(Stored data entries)
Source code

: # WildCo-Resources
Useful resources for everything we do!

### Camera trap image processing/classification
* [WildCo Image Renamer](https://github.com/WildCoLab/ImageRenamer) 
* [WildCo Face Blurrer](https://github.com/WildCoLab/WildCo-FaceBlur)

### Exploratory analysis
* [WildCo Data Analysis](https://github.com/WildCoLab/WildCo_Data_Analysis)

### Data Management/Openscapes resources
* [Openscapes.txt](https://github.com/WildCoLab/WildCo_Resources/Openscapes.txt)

Your goal: Starting from the line holding "### Camera trap", restate the remaining lines of the data word for word, including the last.

Written answer:
### Camera trap image processing/classification
* [WildCo Image Renamer](https://github.com/WildCoLab/ImageRenamer) 
* [WildCo Face Blurrer](https://github.com/WildCoLab/WildCo-FaceBlur)

### Exploratory analysis
* [WildCo Data Analysis](https://github.com/WildCoLab/WildCo_Data_Analysis)

### Data Management/Openscapes resources
* [Openscapes.txt](https://github.com/WildCoLab/WildCo_Resources/Openscapes.txt)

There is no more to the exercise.